Burun kırığından hemen sonra (ilk birkaç saatte) ödemin gelişmediği dönemde değerlendirme daha iyi yapılabildiğinden yerel anesteziyle redüksiyon yapılabilir. Ödem geliştiğinde, 2-4 gün kadar ödemin geçmesi beklenir ve travmadan sonraki 5-7 günler redüksiyon için en uygun dönemdir. Burun kemikleri travmadan sonra üç hafta içinde kaynayacağı için, tedavinin gerekliliği ikinci hafta içinde değerlendirilmeli ve gerekli görülürse genel anestezi altında redüksiyon yapılmalıdır. Bu işlem yerel anesteziyle de gerçekleştirilebilir; ancak bu durumda hastayla çok iyi bir ilişki kurmak gerekir.

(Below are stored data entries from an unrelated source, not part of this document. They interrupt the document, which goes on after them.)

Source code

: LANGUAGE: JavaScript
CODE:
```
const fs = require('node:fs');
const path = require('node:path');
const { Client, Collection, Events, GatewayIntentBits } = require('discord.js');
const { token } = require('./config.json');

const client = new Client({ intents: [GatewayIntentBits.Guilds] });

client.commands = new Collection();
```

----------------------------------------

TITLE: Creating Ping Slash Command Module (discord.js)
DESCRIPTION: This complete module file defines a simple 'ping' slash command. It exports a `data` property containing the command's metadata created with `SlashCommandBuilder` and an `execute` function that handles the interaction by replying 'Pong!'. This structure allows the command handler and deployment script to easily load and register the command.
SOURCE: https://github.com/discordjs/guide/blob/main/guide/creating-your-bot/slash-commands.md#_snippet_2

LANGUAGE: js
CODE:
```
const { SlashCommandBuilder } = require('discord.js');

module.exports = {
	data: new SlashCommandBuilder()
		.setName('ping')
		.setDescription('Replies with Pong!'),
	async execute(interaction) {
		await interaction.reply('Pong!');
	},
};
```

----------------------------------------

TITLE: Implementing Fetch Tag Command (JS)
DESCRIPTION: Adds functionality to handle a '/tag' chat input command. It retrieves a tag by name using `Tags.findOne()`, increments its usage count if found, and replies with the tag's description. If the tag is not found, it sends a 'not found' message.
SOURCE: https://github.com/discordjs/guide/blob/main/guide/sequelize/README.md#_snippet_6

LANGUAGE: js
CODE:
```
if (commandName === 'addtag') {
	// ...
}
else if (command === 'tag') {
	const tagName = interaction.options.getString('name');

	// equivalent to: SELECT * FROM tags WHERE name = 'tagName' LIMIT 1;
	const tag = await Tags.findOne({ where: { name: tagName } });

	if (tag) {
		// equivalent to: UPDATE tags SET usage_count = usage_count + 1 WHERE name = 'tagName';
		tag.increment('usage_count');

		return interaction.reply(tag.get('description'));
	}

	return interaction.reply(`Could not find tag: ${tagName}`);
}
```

Redüksiyon işlemi hem kapalı, hem de açık teknikle yapılabilir. Kapalı teknikte bir ele-vatörle, anatomiye uygun olarak, kaymış olan kemikler dışa doğru itilirken, dışarıdan da elle bastırılarak yardımcı olunur. Kapalı teknikle kırık parçaları yerine oturtulamazsa, açık teknik uygulanmalıdır. Rinoplasti tekniklerinde uygulanan bir yaklaşımla burun sırtına ulaşılarak kırık kemik parçaları yerine oturtulur. Her 2 teknikte de ameliyat sonrası burun içine tamponlar konur, dışarıdan ise burun sırtına sabitleyici splintler konarak, hem hematom önlenebilir hem de burun çatısının sabitleşmesi sağlanır. Burun travmaları çoğu kez, septum deviasyonuna ve burun tıkanıklığına yol açar ve bu durum burun kırığının redüksiyonuyla düzelmez. Kapalı teknik uygulanıyorsa birkaç ay sonra, açık teknik düşünülüyorsa hemen redüksiyon sırasında septum da düzeltilmelidir (Septoplasti).

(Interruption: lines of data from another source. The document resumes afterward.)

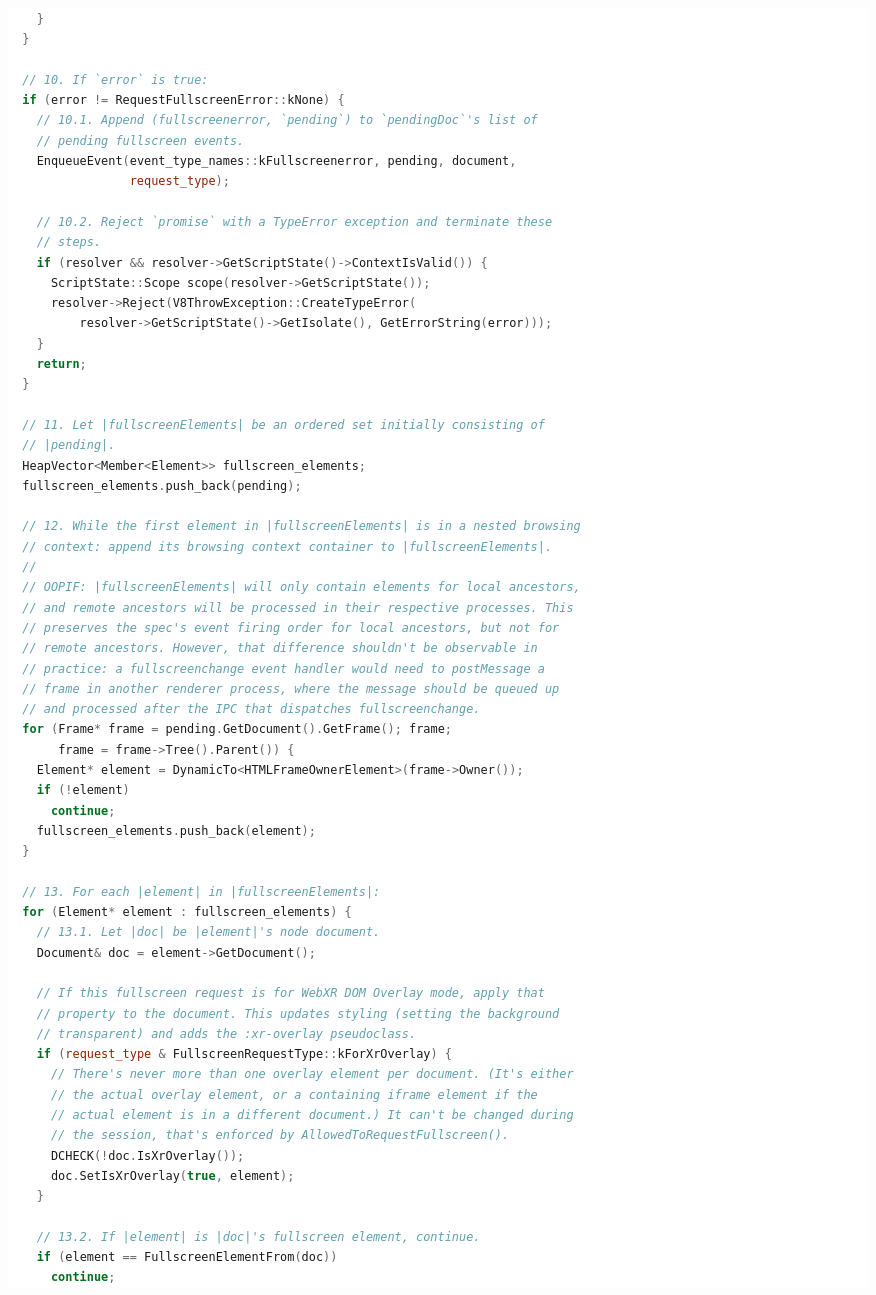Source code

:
 ```cpp
    }
  }

  // 10. If `error` is true:
  if (error != RequestFullscreenError::kNone) {
    // 10.1. Append (fullscreenerror, `pending`) to `pendingDoc`'s list of
    // pending fullscreen events.
    EnqueueEvent(event_type_names::kFullscreenerror, pending, document,
                 request_type);

    // 10.2. Reject `promise` with a TypeError exception and terminate these
    // steps.
    if (resolver && resolver->GetScriptState()->ContextIsValid()) {
      ScriptState::Scope scope(resolver->GetScriptState());
      resolver->Reject(V8ThrowException::CreateTypeError(
          resolver->GetScriptState()->GetIsolate(), GetErrorString(error)));
    }
    return;
  }

  // 11. Let |fullscreenElements| be an ordered set initially consisting of
  // |pending|.
  HeapVector<Member<Element>> fullscreen_elements;
  fullscreen_elements.push_back(pending);

  // 12. While the first element in |fullscreenElements| is in a nested browsing
  // context: append its browsing context container to |fullscreenElements|.
  //
  // OOPIF: |fullscreenElements| will only contain elements for local ancestors,
  // and remote ancestors will be processed in their respective processes. This
  // preserves the spec's event firing order for local ancestors, but not for
  // remote ancestors. However, that difference shouldn't be observable in
  // practice: a fullscreenchange event handler would need to postMessage a
  // frame in another renderer process, where the message should be queued up
  // and processed after the IPC that dispatches fullscreenchange.
  for (Frame* frame = pending.GetDocument().GetFrame(); frame;
       frame = frame->Tree().Parent()) {
    Element* element = DynamicTo<HTMLFrameOwnerElement>(frame->Owner());
    if (!element)
      continue;
    fullscreen_elements.push_back(element);
  }

  // 13. For each |element| in |fullscreenElements|:
  for (Element* element : fullscreen_elements) {
    // 13.1. Let |doc| be |element|'s node document.
    Document& doc = element->GetDocument();

    // If this fullscreen request is for WebXR DOM Overlay mode, apply that
    // property to the document. This updates styling (setting the background
    // transparent) and adds the :xr-overlay pseudoclass.
    if (request_type & FullscreenRequestType::kForXrOverlay) {
      // There's never more than one overlay element per document. (It's either
      // the actual overlay element, or a containing iframe element if the
      // actual element is in a different document.) It can't be changed during
      // the session, that's enforced by AllowedToRequestFullscreen().
      DCHECK(!doc.IsXrOverlay());
      doc.SetIsXrOverlay(true, element);
    }

    // 13.2. If |element| is |doc|'s fullscreen element, continue.
    if (element == FullscreenElementFrom(doc))
      continue;
```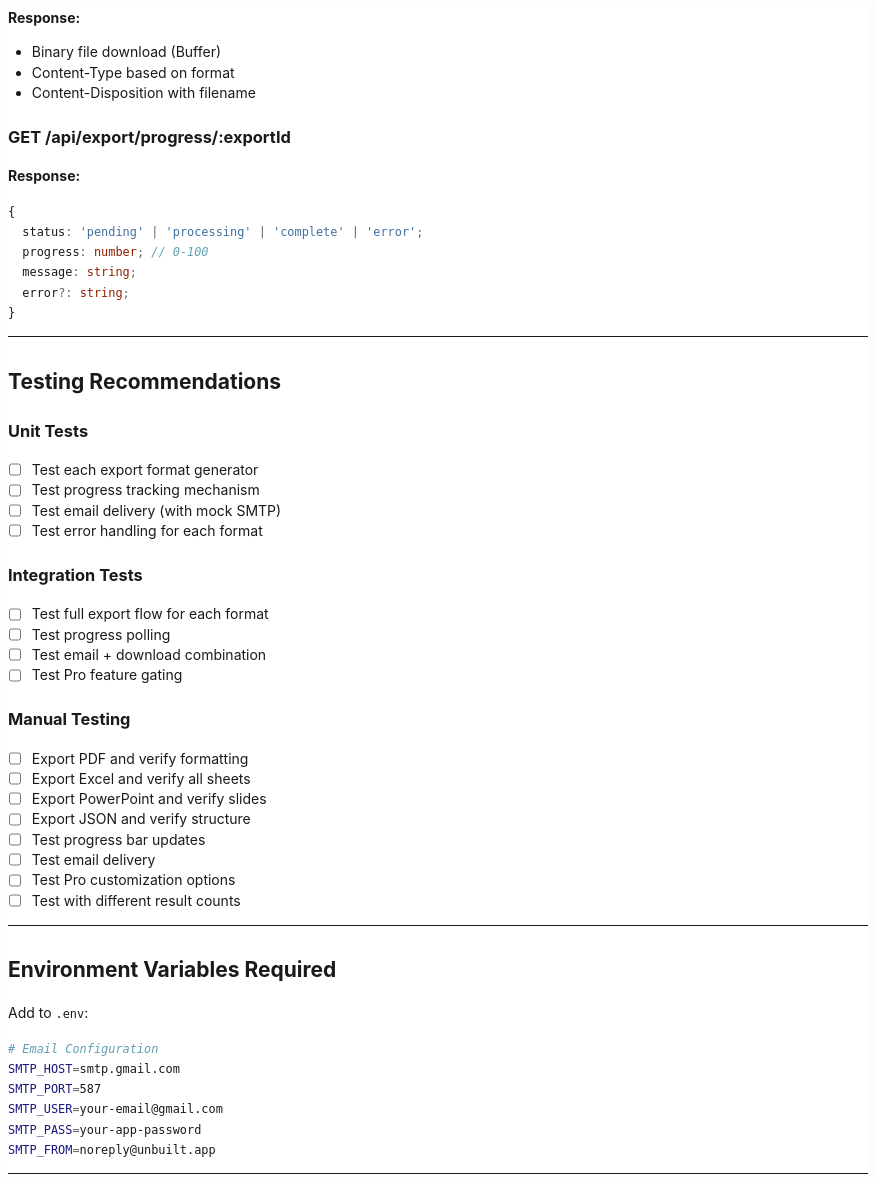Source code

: **Response:**
- Binary file download (Buffer)
- Content-Type based on format
- Content-Disposition with filename

### GET /api/export/progress/:exportId
**Response:**
```typescript
{
  status: 'pending' | 'processing' | 'complete' | 'error';
  progress: number; // 0-100
  message: string;
  error?: string;
}
```

---

## Testing Recommendations

### Unit Tests
- [ ] Test each export format generator
- [ ] Test progress tracking mechanism
- [ ] Test email delivery (with mock SMTP)
- [ ] Test error handling for each format

### Integration Tests
- [ ] Test full export flow for each format
- [ ] Test progress polling
- [ ] Test email + download combination
- [ ] Test Pro feature gating

### Manual Testing
- [ ] Export PDF and verify formatting
- [ ] Export Excel and verify all sheets
- [ ] Export PowerPoint and verify slides
- [ ] Export JSON and verify structure
- [ ] Test progress bar updates
- [ ] Test email delivery
- [ ] Test Pro customization options
- [ ] Test with different result counts

---

## Environment Variables Required

Add to `.env`:
```bash
# Email Configuration
SMTP_HOST=smtp.gmail.com
SMTP_PORT=587
SMTP_USER=your-email@gmail.com
SMTP_PASS=your-app-password
SMTP_FROM=noreply@unbuilt.app
```

---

Burun travmalarından sonra gelişebilen septum hematomları, burun deliklerinden bakıldığında, septumun her iki yanında mor-mavimsi şişliklerle tanınır. Bu yapılar burnun tıkanmasına yol açtığı gibi tedavi edilmezse (ensizyon drenaj+antibiyotik) septal apseye dönüşerek kıkırdak nekrozu ve sonuçta şekil bozukluklarına yol açar.

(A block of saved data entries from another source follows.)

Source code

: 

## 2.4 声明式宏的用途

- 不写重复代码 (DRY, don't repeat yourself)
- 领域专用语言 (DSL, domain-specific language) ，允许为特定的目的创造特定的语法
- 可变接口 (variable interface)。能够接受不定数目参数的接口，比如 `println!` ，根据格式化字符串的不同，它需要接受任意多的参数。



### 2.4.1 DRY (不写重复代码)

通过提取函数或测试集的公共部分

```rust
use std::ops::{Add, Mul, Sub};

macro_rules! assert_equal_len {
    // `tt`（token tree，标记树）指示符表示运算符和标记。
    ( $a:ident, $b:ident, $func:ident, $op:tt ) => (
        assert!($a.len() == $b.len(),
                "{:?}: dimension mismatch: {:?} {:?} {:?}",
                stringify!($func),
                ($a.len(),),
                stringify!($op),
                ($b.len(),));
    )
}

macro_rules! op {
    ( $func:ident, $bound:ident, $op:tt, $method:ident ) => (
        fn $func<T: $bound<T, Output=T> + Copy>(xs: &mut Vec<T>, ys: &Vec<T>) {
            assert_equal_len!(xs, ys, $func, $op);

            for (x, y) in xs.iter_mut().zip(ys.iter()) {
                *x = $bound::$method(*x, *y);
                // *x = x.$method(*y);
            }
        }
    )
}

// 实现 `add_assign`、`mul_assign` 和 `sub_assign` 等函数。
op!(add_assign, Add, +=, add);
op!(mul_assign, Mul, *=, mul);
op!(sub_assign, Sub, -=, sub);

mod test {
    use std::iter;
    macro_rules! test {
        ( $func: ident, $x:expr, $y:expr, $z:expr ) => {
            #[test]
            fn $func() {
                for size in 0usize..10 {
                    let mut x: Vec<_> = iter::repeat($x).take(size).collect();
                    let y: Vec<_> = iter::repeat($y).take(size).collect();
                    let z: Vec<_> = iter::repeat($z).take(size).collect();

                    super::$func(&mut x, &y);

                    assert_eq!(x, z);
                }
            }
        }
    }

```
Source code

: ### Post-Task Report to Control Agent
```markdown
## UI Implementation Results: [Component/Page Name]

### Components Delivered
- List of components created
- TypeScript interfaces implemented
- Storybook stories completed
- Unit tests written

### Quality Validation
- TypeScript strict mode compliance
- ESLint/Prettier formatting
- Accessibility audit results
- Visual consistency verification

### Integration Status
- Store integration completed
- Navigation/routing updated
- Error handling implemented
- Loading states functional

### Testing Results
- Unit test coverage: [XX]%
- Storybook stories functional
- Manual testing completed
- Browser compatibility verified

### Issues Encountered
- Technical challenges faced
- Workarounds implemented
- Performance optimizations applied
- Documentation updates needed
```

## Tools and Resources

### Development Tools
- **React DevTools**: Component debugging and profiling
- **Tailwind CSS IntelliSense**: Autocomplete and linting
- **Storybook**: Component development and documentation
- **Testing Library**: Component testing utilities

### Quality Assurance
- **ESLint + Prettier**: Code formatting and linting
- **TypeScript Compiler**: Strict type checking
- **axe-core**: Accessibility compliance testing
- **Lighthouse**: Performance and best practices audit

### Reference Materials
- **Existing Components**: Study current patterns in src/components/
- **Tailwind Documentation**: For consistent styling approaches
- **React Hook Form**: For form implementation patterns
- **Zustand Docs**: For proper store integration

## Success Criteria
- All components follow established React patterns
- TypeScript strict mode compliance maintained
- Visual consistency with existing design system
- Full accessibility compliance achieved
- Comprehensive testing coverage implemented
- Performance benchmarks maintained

Travma sonrası BOS rinoresinden kuşkulanıldığında, hastanın sümkürmemesi, başını yatarken yüksekte tutması önerilir ve birkaç hafta beklenir. Sıvı biriktirilerek biyokimyasal incelemesi yapılabilir. BOS sızıntısı genellikle kendiliğinden durur, ancak 3 haftadan daha uzun süre devam ederse menenjiti önlemek ve dura açıklığını kapatmak amacıyla endoskopik yolla girişim yapılabilir.